→ TESTO DELL'ESERCIZIO
----
Altri titoli: O quadro de Oswaldo Mars
Regia Guido Brignone
Fotografia Anchise Brizzi
Interpreti Mercedes Brignone (la Contessa Anna Maria di San Giusto), Domenico Serra (Osvaldo Mars), Giovanni Cimara (il Conte), François-Paul Donadio, Armand Pouget
Produzione Rodolfi Film, Torino
Note Visto censura n. 16.171 del 1.6.1921; 1.266 metri.
Film distribuito in Brasile.
Copia conservata presso: Cineteca del Comune di Bologna.
Una copia restaurata del film della durata di 60 minuti (1.260 metri) è stata proiettata nel 1991 al Festival del Cinema Ritrovato di Bologna, con accompagnamento al pianoforte del Maestro Fernand Schirren. Provenienza: Cineteca del Comune di Bologna.
----
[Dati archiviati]
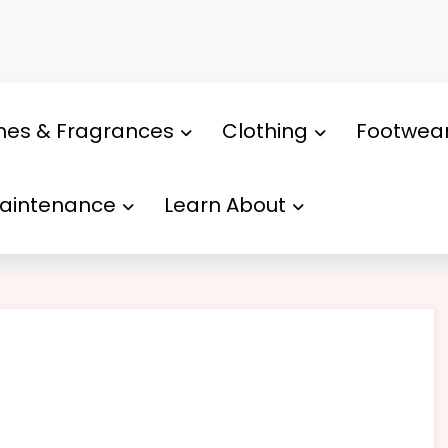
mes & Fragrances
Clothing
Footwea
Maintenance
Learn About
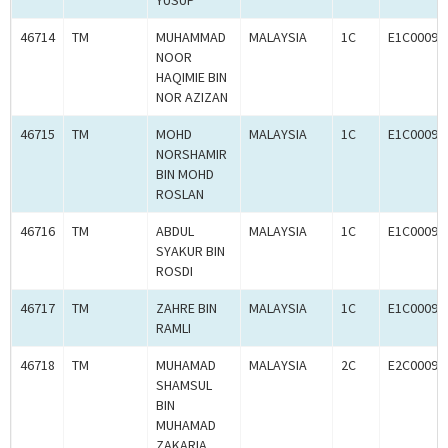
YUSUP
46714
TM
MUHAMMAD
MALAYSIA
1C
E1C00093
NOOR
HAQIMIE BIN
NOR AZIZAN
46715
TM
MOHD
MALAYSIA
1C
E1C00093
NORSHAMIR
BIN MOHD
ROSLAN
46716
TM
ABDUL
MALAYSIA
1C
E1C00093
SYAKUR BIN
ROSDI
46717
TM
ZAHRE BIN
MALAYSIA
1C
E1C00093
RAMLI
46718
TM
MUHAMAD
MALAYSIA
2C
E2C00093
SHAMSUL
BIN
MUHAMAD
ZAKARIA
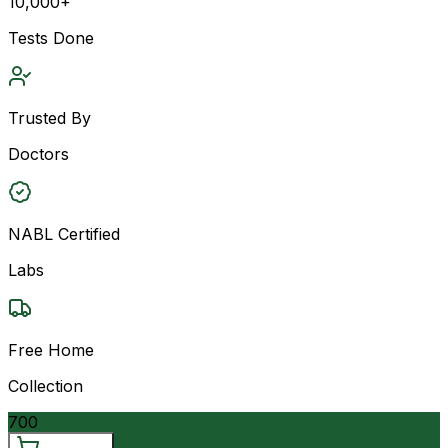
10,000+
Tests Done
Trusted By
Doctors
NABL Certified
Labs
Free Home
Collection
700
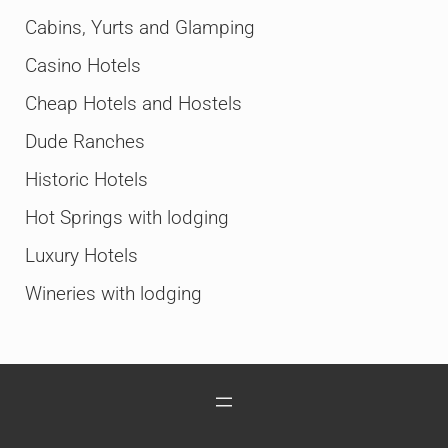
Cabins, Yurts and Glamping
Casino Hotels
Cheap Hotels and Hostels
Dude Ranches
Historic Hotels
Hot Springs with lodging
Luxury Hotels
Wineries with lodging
----
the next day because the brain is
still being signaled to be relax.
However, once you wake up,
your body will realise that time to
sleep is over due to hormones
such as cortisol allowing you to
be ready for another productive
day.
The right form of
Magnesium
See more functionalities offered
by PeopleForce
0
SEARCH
----
→ COMPLETA QUANTO SEGUE
1. Rispondi a queste domande sulla scheda del film:
(a) Chi ha curato la regia?
(b) Quale casa ha prodotto il film, e in quale città?
(c) Chi ha accompagnato al pianoforte la proiezione del 1991?
2. Trascrivi dalla scheda del film il tratto che va da "Altri titoli: O" fino a "distribuito in Brasile.".

→ RISPOSTE PER COMPITO
1.
(a) Guido Brignone.
(b) La Rodolfi Film, a Torino.
(c) Il Maestro Fernand Schirren.

2.
Altri titoli: O quadro de Oswaldo Mars
Regia Guido Brignone
Fotografia Anchise Brizzi
Interpreti Mercedes Brignone (la Contessa Anna Maria di San Giusto), Domenico Serra (Osvaldo Mars), Giovanni Cimara (il Conte), François-Paul Donadio, Armand Pouget
Produzione Rodolfi Film, Torino
Note Visto censura n. 16.171 del 1.6.1921; 1.266 metri.
Film distribuito in Brasile.